Re: Optimizing rotations for quad
Posted: Wed Aug 24, 2011 7:25 am
by wilbert
netmaestro wrote:That's going to take a while to sink in

but it'll come!
I'm sure you will figure it out
As for speed, if it is really important, you should do it by simulating a C style function
Code: Select all
Procedure rotr64_addr__() ; By wilbert
!mov eax, rotr64_addr_start
ProcedureReturn
!rotr64_addr_start:
!mov ecx,[esp + 12]
!btr ecx, 5
!jc rotr64_1
!mov eax,[esp + 4]
!mov edx,[esp + 8]
!jmp rotr64_2
!rotr64_1:
!mov edx,[esp + 4]
!mov eax,[esp + 8]
!rotr64_2:
!push ebx
!mov ebx, eax
!shrd eax, edx, cl
!shrd edx, ebx, cl
!pop ebx
!ret
EndProcedure
PrototypeC.q proto_rotr64(val.q, n)
Global Rotr64.proto_rotr64 = rotr64_addr__()
When I tested things, a cdecl call seems to be a little bit faster compared to stdcall (please correct me if I'm wrong).
You also avoid some pushing and popping PureBasic does for the functions it generates.
Re: Optimizing rotations for quad
Posted: Wed Aug 24, 2011 7:31 am
by netmaestro
When I tested things, a cdecl call seems to be a little bit faster compared to stdcall (please correct me if I'm wrong).

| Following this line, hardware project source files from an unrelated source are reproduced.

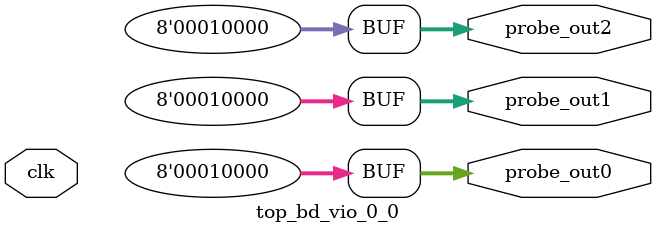
<source format=v>
`timescale 1ns / 1ps
module top_bd_vio_0_0 (
clk,

probe_out0,
probe_out1,
probe_out2
);

input clk;

output reg [7 : 0] probe_out0 = 'h10 ;
output reg [7 : 0] probe_out1 = 'h10 ;
output reg [7 : 0] probe_out2 = 'h10 ;


endmodule

</source>
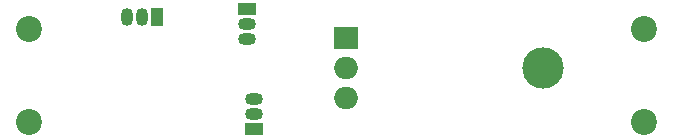
<source format=gbr>
%TF.GenerationSoftware,KiCad,Pcbnew,9.0.6*%
%TF.CreationDate,2025-11-17T11:05:33-05:00*%
%TF.ProjectId,vldo,766c646f-2e6b-4696-9361-645f70636258,0.1*%
%TF.SameCoordinates,Original*%
%TF.FileFunction,Soldermask,Bot*%
%TF.FilePolarity,Negative*%
%FSLAX46Y46*%
G04 Gerber Fmt 4.6, Leading zero omitted, Abs format (unit mm)*
G04 Created by KiCad (PCBNEW 9.0.6) date 2025-11-17 11:05:33*
%MOMM*%
%LPD*%
G01*
G04 APERTURE LIST*
%ADD10C,2.200000*%
%ADD11C,3.500000*%
%ADD12R,2.000000X1.905000*%
%ADD13O,2.000000X1.905000*%
%ADD14R,1.050000X1.500000*%
%ADD15O,1.050000X1.500000*%
%ADD16R,1.500000X1.050000*%
%ADD17O,1.500000X1.050000*%
G04 APERTURE END LIST*
D10*
%TO.C,J2*%
X163830000Y-73380000D03*
X163830000Y-81280000D03*
%TD*%
%TO.C,J1*%
X111760000Y-81280000D03*
X111760000Y-73380000D03*
%TD*%
D11*
%TO.C,M2*%
X155294746Y-76708000D03*
D12*
X138634746Y-74168000D03*
D13*
X138634746Y-76708000D03*
X138634746Y-79248000D03*
%TD*%
D14*
%TO.C,U4*%
X122555000Y-72390000D03*
D15*
X121285000Y-72390000D03*
X120015000Y-72390000D03*
%TD*%
D16*
%TO.C,Q1*%
X130175000Y-71755000D03*
D17*
X130175000Y-73025000D03*
X130175000Y-74295000D03*
%TD*%
D16*
%TO.C,Q2*%
X130810000Y-81915000D03*
D17*
X130810000Y-80645000D03*
X130810000Y-79375000D03*
%TD*%
M02*

</source>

On Mac, it's probably faster but all the tests I've done on Windows show the same performance. In my sha256/224 project I've left the prototype in because even though I can't realize a speed difference here on Win7, it's no slower for sure and on Mac it's probably faster. So it stays.
Re: Optimizing rotations for quad
Posted: Wed Aug 24, 2011 7:52 am
by wilbert
netmaestro wrote:On Mac, it's probably faster but all the tests I've done on Windows show the same performance. In my sha256/224 project I've left the prototype in because even though I can't realize a speed difference here on Win7, it's no slower for sure and on Mac it's probably faster. So it stays.
It might have to do with the stack. On OS X the stack (esp) has to be aligned on 16 bytes at the moment you make a call otherwise the app probably will crash.
Re: Optimizing rotations for quad
Posted: Wed Aug 24, 2011 10:29 am
by Helle
@wilbert:
SHRD works intern with an and-bit-mask for CL; in 32-bit-mode are only bits 0-4 used. You can remove "and ecx, 63".
Not:
Code: Select all
!and ecx, 63
!btr ecx, 5
!jc rotr64_1
But:
Code: Select all
!test ecx,100000b ;or cmp ecx,31 / jg ...
!jnz rotr64_1
Helle
Re: Optimizing rotations for quad
Posted: Wed Aug 24, 2011 11:01 am
by wilbert
You are right Helle.
I removed the and instruction; should make it a little bit faster.